What really happens, I would argue, when someone becomes radicalized, is they find an ideology, or something else, that offers an excuse to discard that peaceable socialization, and to give in to the violence inside. And the weaker the socialization was in the first place, the easier it is to overcome. This is the reason the often raised suggestion of just wiping all the terrorists out never is more than temporarily successful. The disease isn’t out there in a bunker somewhere, it’s already within ourselves. Our best, perhaps our only effective weapon against terrorism, therefore, is not force, but virtues and values, and a larger moral framework within which those virtues and values can live.
Christianity –at least during some points in its history –has been one of the most effective moral frameworks in terms of guiding people to choose peace over violence. But just as Christianity’s message has sometimes been perverted and distorted in the past in order to justify violence and other crimes, so too in the present has the institution of American Christianity abandoned its real Christian values to the point where it can no longer sustain a true moral opposition to the violent ideologies of the world.

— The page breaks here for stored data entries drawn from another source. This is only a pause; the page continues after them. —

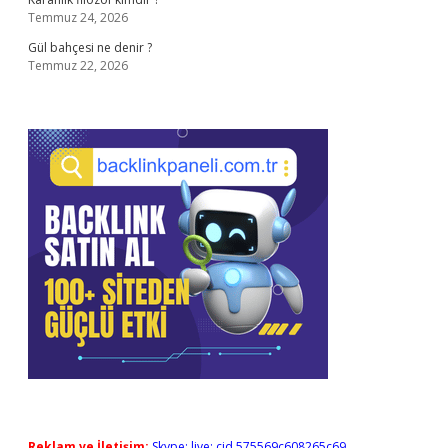
Temmuz 24, 2026
Gül bahçesi ne denir ?
Temmuz 22, 2026
Reklam ve İletişim:
Skype: live:.cid.575569c608265c69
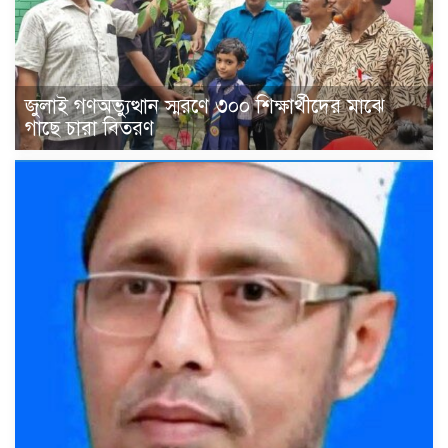
জুলাই গণঅভ্যুত্থান স্মরণে ৩০০ শিক্ষার্থীদের মাঝে
গাছে চারা বিতরণ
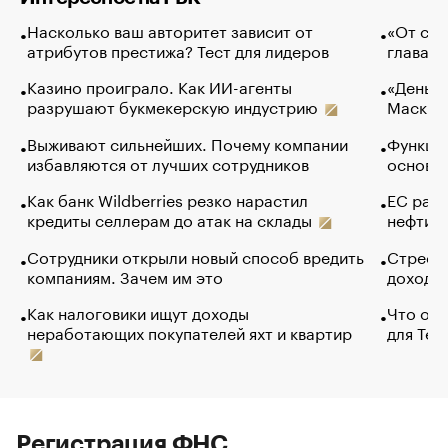
Насколько ваш авторитет зависит от
«От спо
атрибутов престижа? Тест для лидеров
глава к
Казино проиграло. Как ИИ-агенты
«Деньги
разрушают букмекерскую индустрию
Маск в 
Выживают сильнейших. Почему компании
Функции
избавляются от лучших сотрудников
основ э
Как банк Wildberries резко нарастил
ЕС раз
кредиты селлерам до атак на склады
нефти —
Сотрудники открыли новый способ вредить
Стресс 
компаниям. Зачем им это
доходов
Как налоговики ищут доходы
Что обв
неработающих покупателей яхт и квартир
для Tel
Регистрация ФНС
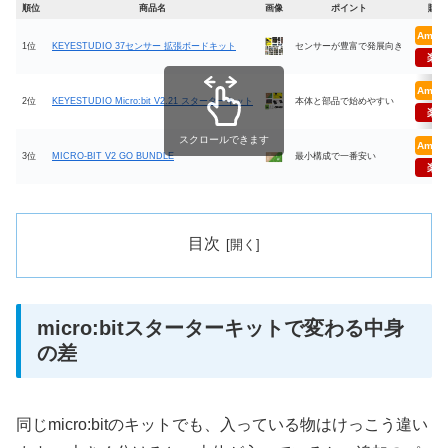
順位
商品名
画像
ポイント
購入
Amaz
1位
KEYESTUDIO 37センサー 拡張ボードキット
センサーが豊富で発展向き
楽天
Amaz
2位
KEYESTUDIO Micro:bit V2.21 スターターキット
本体と部品で始めやすい
楽天
スクロールできます
Amaz
3位
MICRO-BIT V2 GO BUNDLE
最小構成で一番安い
楽天
目次
micro:bitスターターキットで変わる中身
の差
同じmicro:bitのキットでも、入っている物はけっこう違い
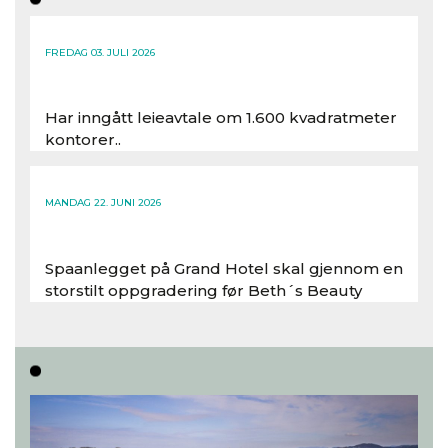
FREDAG 03. JULI 2026
Har inngått leieavtale om 1.600 kvadratmeter
kontorer..
Les hele artikkelen
MANDAG 22. JUNI 2026
Spaanlegget på Grand Hotel skal gjennom en
storstilt oppgradering før Beth´s Beauty
inntar 450 kvadratmeter i desember 2026..
Les hele artikkelen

First, the embrace of materialism and capitalism, as in the so-called “Gospel of Prosperity” has no legitimate theological grounding. Second, the recent endorsement of Donald Trump, who boasts about his philandering, by any number of social conservatives who have loudly proclaimed their allegiance to Christian values, demonstrates both the shallowness of their commitment to those values, and the hypocrisy of their inconsistent promotion of a profoundly un-Christian judgmentalism around issues of sexuality. Third, the unjustifiable hostility towards the concept of “Creation care,” as promoted by environmentally responsible Christians, but as opposed by those more interested in party affiliation than moral responsibilities.
As an American Protestant Christian, I think it’s time we take an example from the extraordinary new leadership of the Catholic Church, Pope Francis, who has almost singlehandedly renewed their church and rehabilitated its moral reputation by embracing profoundly Christian values of social justice and creation care, challenging the corruption of materialism in the church, and taking a non-judgemental stance towards issues of sexuality. That’s the real way to win the fight against terror.